### Fragmento de página
◇ ◇ ◇ ◇ ◇ ◇ ◇

Acaba de caer la noche a las afueras de Untavi, en medio del altiplano boliviano, y las luces del coche apenas iluminan la tierra seca. El desierto da la impresión de que se podría acelerar por horas sin cambiar de rumbo, pero Cristina Mamani sabe que en unos metros, de golpe, aparecerá el agua. El segundo lago más grande de Bolivia hizo un milagro en estas pampas: se evaporó por completo hace siete años y volvió a llenarse este verano. Pescadora como sus abuelos y sus tatarabuelos, Cristina Mamani afirma que no es la primera vez que pasa. “Mi abuelito decía que cada cincuenta años se llena, después se vacía”, cuenta. Desde aquí, el pueblo al lado del agua en el que creció son dos lucecitas que titilan 20 kilómetros al norte. La tierra se convierte en barro a sus pasos y Mamani señala hacia el sur: “Esta vez, hasta aquí nomás ha vuelto el lago”.

◇ ◇ ◇ ◇ ◇ ◇ ◇

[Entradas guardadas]
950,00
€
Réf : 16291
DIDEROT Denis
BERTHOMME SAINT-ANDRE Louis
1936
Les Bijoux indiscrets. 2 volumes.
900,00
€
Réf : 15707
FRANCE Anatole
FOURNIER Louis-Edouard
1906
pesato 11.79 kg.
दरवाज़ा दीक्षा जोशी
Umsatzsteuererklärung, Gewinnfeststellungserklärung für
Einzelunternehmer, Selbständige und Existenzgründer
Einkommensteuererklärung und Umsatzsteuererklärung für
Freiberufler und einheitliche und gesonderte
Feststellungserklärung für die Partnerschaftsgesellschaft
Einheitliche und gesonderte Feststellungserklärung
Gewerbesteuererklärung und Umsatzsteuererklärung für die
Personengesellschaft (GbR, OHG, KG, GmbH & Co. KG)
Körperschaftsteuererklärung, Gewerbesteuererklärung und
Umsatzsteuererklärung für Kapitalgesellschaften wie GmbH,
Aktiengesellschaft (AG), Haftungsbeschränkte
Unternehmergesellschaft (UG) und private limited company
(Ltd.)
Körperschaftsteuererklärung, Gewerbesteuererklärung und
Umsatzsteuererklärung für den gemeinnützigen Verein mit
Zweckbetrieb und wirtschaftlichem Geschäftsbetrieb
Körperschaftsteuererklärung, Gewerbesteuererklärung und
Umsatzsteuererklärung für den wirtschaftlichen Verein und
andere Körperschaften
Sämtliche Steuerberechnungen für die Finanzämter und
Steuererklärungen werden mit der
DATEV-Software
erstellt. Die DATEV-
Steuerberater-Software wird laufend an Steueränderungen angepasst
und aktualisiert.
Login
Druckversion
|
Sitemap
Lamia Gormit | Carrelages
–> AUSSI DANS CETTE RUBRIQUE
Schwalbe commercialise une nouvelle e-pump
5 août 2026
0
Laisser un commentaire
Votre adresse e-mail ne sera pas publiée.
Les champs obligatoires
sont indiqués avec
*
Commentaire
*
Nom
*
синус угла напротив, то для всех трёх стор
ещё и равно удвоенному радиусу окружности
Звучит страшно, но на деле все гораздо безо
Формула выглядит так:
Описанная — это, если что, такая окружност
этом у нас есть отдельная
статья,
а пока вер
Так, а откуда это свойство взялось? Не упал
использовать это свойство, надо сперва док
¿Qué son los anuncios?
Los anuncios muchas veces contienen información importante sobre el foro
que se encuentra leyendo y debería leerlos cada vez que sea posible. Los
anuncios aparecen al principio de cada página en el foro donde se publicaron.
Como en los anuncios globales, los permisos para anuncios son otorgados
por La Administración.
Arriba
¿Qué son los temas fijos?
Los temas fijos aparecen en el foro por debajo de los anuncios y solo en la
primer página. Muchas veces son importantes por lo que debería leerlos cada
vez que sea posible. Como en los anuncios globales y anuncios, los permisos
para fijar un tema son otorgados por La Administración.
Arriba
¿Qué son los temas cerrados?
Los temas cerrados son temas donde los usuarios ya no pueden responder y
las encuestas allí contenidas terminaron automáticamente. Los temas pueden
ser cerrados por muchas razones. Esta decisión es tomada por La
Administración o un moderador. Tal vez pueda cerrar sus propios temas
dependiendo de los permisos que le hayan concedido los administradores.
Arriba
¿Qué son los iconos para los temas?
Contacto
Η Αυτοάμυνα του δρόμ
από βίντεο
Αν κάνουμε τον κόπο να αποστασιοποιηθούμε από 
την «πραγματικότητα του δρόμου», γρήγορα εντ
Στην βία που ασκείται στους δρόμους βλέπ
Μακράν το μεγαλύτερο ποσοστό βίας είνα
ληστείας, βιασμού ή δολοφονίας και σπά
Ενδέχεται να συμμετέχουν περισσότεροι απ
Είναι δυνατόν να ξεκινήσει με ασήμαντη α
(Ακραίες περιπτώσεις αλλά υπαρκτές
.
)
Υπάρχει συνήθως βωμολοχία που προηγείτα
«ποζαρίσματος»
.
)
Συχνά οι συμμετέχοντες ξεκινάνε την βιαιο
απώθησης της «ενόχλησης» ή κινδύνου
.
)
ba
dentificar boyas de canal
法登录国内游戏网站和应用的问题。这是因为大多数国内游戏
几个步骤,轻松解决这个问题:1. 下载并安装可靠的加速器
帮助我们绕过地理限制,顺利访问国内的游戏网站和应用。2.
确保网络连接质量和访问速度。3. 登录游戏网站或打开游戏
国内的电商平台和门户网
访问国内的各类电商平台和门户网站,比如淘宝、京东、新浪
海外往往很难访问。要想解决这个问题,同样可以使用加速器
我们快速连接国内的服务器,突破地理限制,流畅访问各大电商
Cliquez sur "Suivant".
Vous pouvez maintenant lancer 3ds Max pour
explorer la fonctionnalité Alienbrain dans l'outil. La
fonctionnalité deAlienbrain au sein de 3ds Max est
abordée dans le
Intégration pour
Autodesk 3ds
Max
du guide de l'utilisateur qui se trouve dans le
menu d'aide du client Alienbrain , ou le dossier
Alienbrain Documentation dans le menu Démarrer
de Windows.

◇ ◇ ◇ ◇ ◇ ◇ ◇

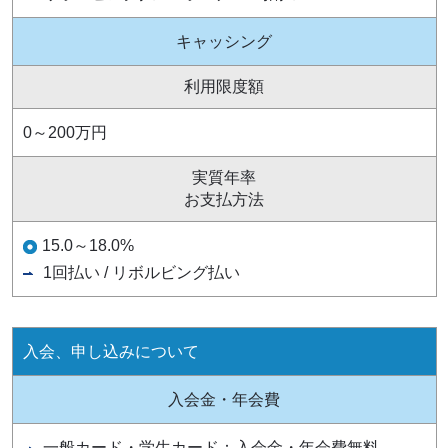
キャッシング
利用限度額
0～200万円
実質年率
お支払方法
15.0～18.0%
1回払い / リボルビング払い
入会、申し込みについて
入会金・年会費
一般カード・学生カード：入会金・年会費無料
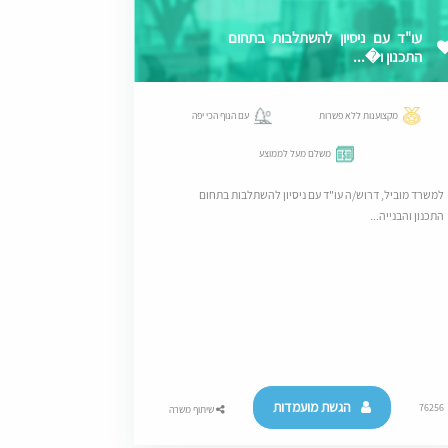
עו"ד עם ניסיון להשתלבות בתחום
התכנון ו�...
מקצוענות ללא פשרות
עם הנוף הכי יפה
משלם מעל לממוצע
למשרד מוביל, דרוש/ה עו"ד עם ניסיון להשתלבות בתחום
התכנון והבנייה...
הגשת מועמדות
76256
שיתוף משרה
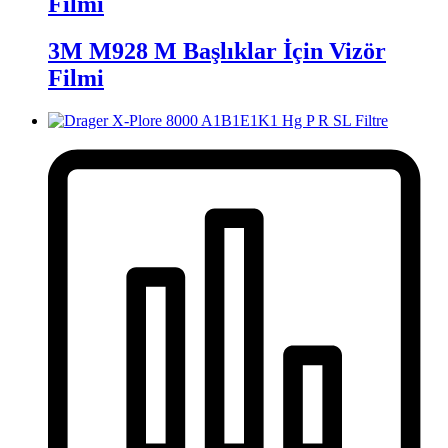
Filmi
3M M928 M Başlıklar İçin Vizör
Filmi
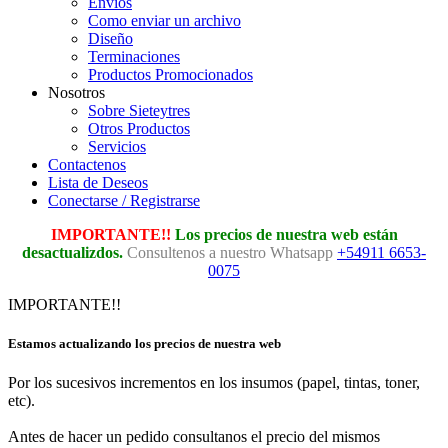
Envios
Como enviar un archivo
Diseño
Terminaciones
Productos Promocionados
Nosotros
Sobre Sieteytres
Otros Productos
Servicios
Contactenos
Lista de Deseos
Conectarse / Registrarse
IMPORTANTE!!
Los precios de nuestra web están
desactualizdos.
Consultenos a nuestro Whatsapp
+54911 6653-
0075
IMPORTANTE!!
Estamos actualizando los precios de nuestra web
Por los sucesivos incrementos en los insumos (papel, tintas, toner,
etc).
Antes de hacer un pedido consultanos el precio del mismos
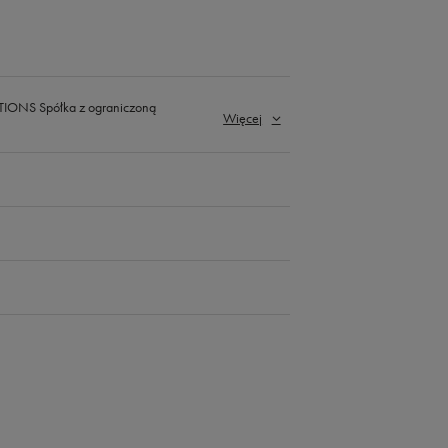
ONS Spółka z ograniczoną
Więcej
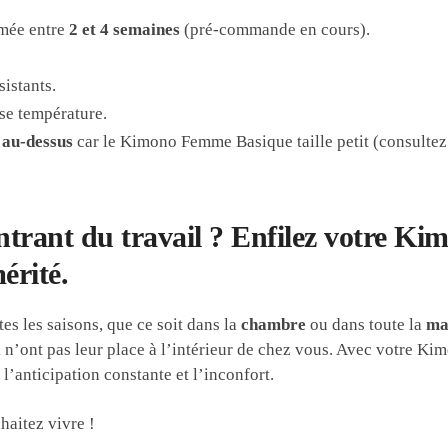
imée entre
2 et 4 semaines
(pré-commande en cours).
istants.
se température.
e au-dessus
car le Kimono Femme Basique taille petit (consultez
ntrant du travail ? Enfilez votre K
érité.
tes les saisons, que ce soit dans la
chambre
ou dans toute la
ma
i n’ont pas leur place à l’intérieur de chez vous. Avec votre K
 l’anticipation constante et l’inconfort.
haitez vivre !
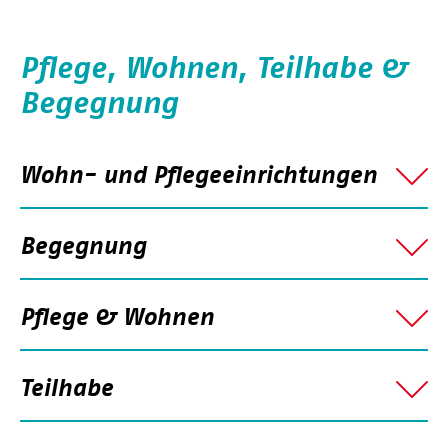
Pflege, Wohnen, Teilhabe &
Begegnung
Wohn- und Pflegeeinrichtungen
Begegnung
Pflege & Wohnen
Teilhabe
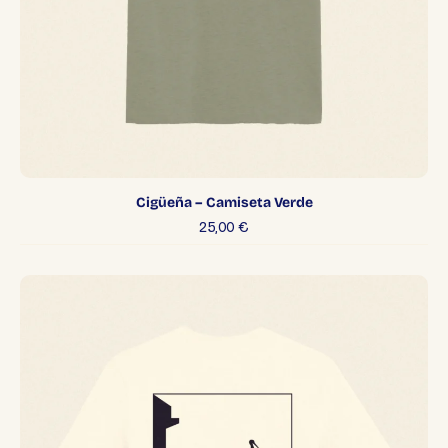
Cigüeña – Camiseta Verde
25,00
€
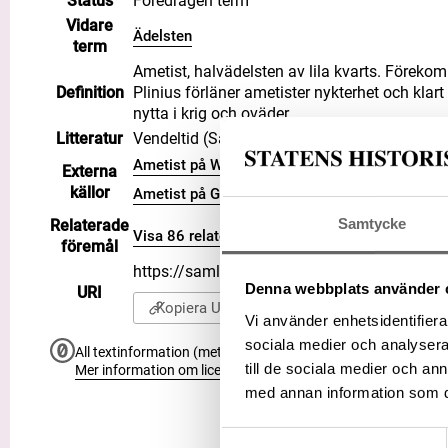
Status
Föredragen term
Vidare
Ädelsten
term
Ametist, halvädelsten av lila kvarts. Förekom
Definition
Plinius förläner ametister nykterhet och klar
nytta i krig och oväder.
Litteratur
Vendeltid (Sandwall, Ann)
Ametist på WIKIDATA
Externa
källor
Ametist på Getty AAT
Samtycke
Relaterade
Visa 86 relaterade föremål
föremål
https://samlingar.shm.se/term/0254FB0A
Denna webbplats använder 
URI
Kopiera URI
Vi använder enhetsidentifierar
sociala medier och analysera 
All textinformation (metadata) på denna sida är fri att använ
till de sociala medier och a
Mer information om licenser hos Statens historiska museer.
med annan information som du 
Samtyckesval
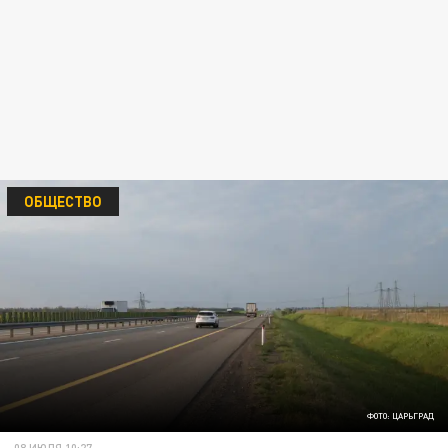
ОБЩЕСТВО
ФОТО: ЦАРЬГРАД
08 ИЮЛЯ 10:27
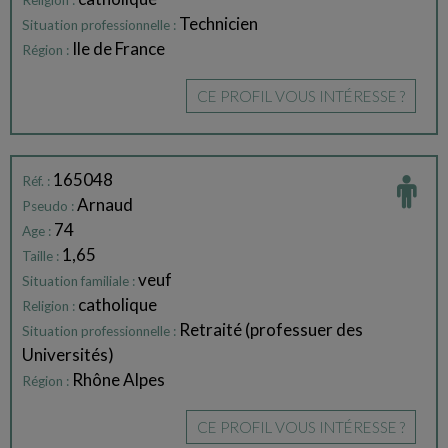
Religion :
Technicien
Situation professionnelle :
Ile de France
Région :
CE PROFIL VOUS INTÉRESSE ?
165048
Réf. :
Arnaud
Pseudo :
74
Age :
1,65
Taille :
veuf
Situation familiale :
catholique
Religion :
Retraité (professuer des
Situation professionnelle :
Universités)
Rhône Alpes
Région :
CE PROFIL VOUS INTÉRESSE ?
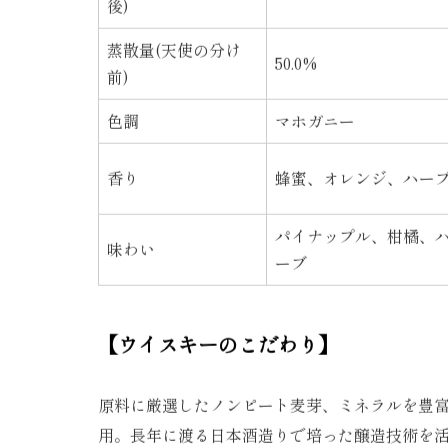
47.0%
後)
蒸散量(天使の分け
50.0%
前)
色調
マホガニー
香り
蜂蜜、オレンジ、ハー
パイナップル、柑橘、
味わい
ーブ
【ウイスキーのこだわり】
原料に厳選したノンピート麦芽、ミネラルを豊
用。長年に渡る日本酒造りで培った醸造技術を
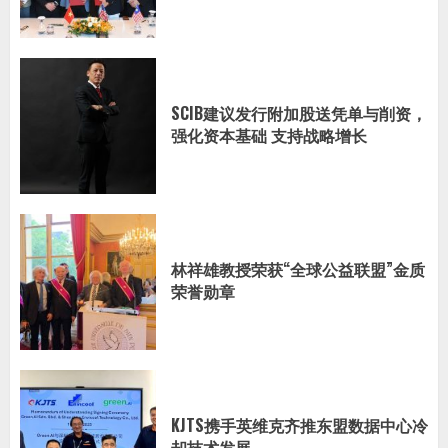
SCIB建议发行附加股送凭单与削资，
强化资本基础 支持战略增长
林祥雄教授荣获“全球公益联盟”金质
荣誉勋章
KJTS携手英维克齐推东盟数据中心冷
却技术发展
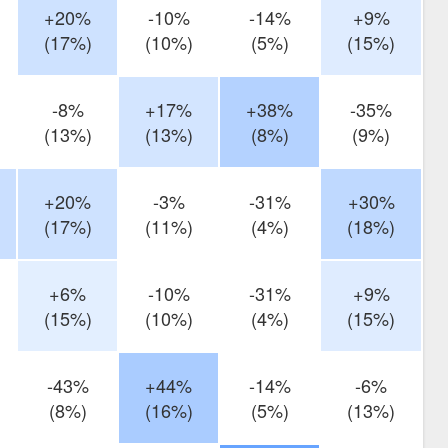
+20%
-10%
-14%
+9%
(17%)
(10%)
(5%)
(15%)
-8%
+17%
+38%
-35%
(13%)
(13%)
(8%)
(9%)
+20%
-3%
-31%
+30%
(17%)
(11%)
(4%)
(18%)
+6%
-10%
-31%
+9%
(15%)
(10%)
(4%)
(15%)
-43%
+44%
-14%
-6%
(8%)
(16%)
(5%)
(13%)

◇ ◇ ◇ ◇ ◇ ◇ ◇

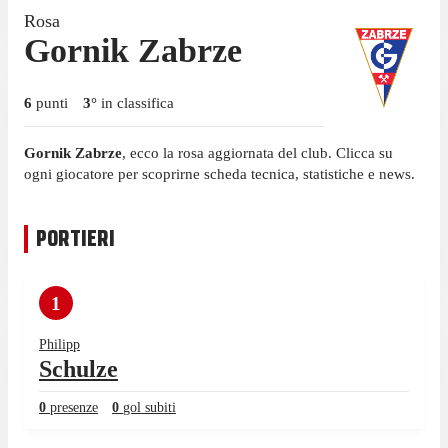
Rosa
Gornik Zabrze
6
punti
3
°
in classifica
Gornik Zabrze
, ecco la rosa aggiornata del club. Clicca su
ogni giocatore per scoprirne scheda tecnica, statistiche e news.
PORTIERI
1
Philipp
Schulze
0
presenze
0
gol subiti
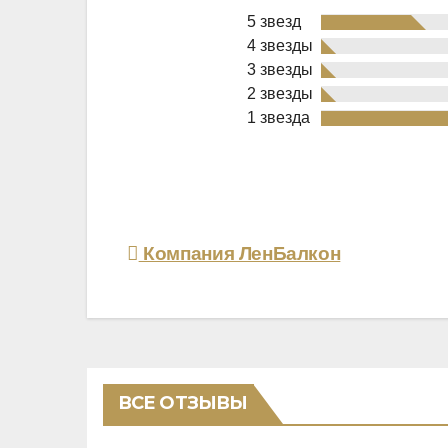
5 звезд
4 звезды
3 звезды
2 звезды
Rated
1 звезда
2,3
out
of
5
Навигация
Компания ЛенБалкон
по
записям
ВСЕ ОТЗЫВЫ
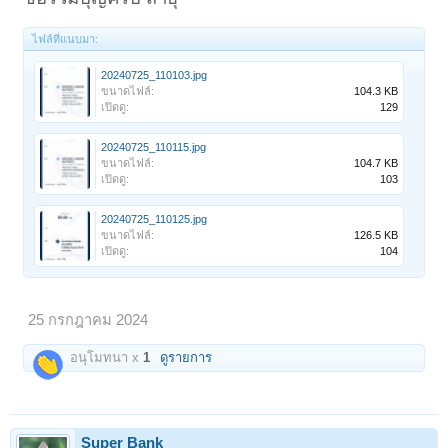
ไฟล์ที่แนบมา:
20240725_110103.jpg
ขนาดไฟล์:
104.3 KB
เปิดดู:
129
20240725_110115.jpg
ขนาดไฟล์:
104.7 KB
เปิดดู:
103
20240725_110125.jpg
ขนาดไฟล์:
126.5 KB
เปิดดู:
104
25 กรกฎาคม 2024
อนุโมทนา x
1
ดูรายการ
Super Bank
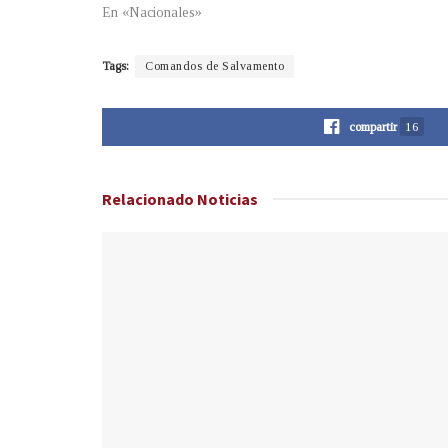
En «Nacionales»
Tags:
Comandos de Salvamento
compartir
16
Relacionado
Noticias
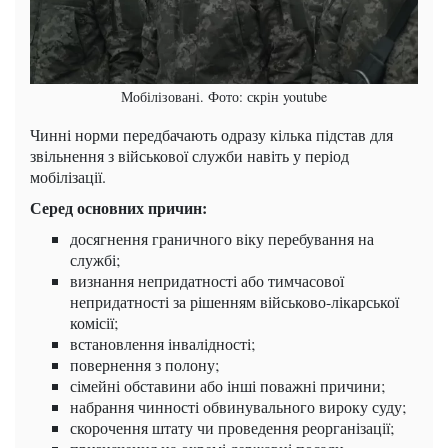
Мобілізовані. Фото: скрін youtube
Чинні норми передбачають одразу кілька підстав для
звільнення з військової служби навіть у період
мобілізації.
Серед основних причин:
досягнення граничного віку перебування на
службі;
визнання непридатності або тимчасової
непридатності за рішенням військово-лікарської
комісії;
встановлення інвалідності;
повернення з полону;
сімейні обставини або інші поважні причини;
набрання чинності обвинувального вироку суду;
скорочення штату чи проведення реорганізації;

◇ ◇ ◇ ◇ ◇ ◇ ◇

### Tareas por realizar
A. Según el texto sobre el lago del altiplano boliviano, ¿hace cuántos años se evaporó por completo el lago?
B. Retoma el texto sobre el lago del altiplano boliviano y continúalo a partir de su última oración.
Los registros provienen de otra fuente.

### Lista de respuestas
A. Hace siete años.

B.
El lago Poopó se había evaporado por completo a finales de 2015 y la noticia recorrió el mundo. Un espejo de agua de 2.337 kilómetros cuadrados —casi cuatro veces más grande que una capital como Madrid— desapareció junto a más de 200 especies de aves, peces y plantas. Una buena temporada de lluvias trajo agua el pasado enero, pero el lago solo se llenó entre un 40 y un 70% de su capacidad. Como una cuenca aislada en medio de Los Andes, el Poopó siempre dependió de un buen chubasco durante el primer trimestre del año para mantener su caudal. Pero la temperatura media de la zona ha aumentado por encima del promedio global (0,9 grados solo en la última década) y ha acelerado la evaporación del agua.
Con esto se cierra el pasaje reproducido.